Thursday, June 18, 2009

Highly debated hand

$300 SnG with 8left in level 2. $1500 in chips to start. I have 1550.

Limper only so I junk button call with 8s6c.

Flop is Q86 with 2 diamonds.

He bets $150 (pot). I test for Queen with min-raise. He calls.
(I believe he has a queen now.)

Turn is Td putting third diamond out. Pot is 900. He checks and I bet $300 not too afraid of 3rd diamond,but cautious.
He calls.

River is 9d. We both check. Neither has diamond but he wins hand with 1card straight.
QJ.

Again, this is a SnG.

Did this get played good or bad?

9 comments:

Unknown said...

I like min-raises too, but only when I"m trying to get more money in the pot. I like them in Omaha in Pot-Limit game. I realize a bigger raise might commit you, but I think that's what you needed to do here, as a min-raise gives you not a lot of information when the person calls. You also allowed him to draw with your weak turn bet.
I understand why you bet that but it seems to be you weren't fully committed to the hand and you needed to decide what you wanted to do and so you were wishy-washy. Then again, you survived a bad beat and still had chips. So that's the part that's debatable.

BLAARGH! said...

I hate bottom 2 on a drawy board - I'm gonna bet enough to not give him flush odds and if he re-raises, I'm done and if he flats I'm probably done as well if the draw hits on turn. I'd guess the same amount of $$ gets in the pot in the end , but you have the added benefit of taking it down on the flop, which would be the best thing that could happen on a board like that. I know this from waaaaaay too much experience :) Min raise doesn't tell you much, as he could just as easily have flush draw and flat then check/call turn (which would probably turn into shove on river).

How'd you do in the sng after that?

matt tag said...

The turn card looks like a disaster, completing 3 draws (diamonds, 79, 9J).

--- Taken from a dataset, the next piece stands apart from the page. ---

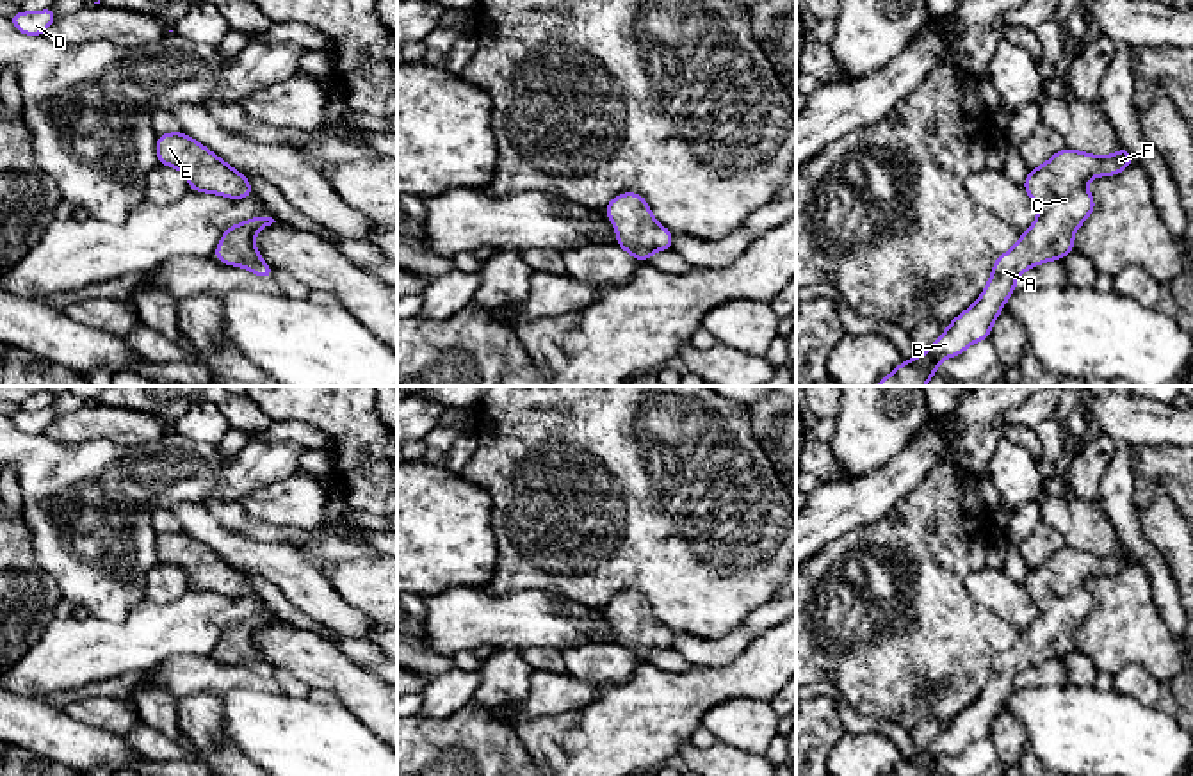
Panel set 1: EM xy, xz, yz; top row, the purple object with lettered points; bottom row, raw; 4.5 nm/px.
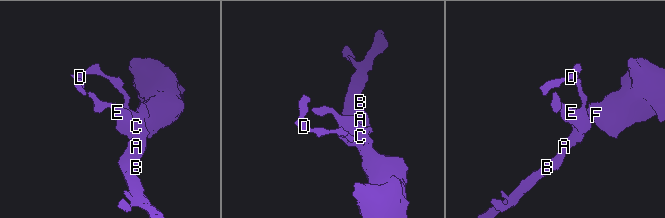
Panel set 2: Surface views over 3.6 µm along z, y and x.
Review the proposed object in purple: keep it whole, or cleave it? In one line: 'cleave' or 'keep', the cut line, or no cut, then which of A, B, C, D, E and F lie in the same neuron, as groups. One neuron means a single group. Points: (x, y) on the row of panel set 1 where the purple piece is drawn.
keep | no cut | A B C D E F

However, your read on the flop is important here.

Both of those straight draws were gutshots. Is this player bad enough to call a raise (even a minraise) with a gutshot and nothing else? I'll say 'no' b/c this is a $300 level tourney, but who knows. Let's discount the straight draws.

If the Qd is on the board, then he can't have BOTH a queen and a flush draw. If the Qd is NOT on the board, then he could have both, but my guess is that he would have reraised/shoved the flop.

Your read was that he had a Queen. When the Td comes, you need to charge for all of the new straight draws, and the one card flush draws, and the higher two pair if the board pairs or he hits his non-Queen card. I think you need to bet the turn STRONG here.

The river card is even more of a disaster than the turn was, your 2 pair is dogmeat.

Ok, I'm officially rambling..

Schaubs said...

I would have folded that hand preflop without question.

You could have waited... I thought you were a nit!

lj said...

hate the limp, hate the min-raise. are you in vegas right now? email princeharibo@gmail.com would be cool to meet up for a drink.

Hammer Player a.k.a Hoyazo said...

Bad. What hand do you raise the flop and try to push him out with, if not bottom two on a draw-heavy board? I think you should have blown him out of the pot on the flop and taken your decent sized win with a crap hand like 86. If he calls, you are a solid leader and he draws out on you anyways but you probably feel much better about the play overall.

Fred aka TwoBlackAces said...

SNG's have been pretty much solved. Limping 86 on the button, sooted or not, is a bad/poor SNG play, ESPECIALLY if your in a $300 SNG, where typically, your going to find expert players.

Given what I know of your play, this was pretty shocking to read.

carbide said...

Not much too debate IMO, you played it poorly on each street. I'm also assuming this was @ the WSOP, if so hardly expert SNG players. Play premium hands & make them pay...if your gonna play trash & hit like this you need to make them pay as well.

Jordan said...

This would be an ok play if you were playing cash, but in a tourney, you want to protect your winning hands. I would've raised more on the flop and bet more on the turn. All that said, he may've still called you anyway.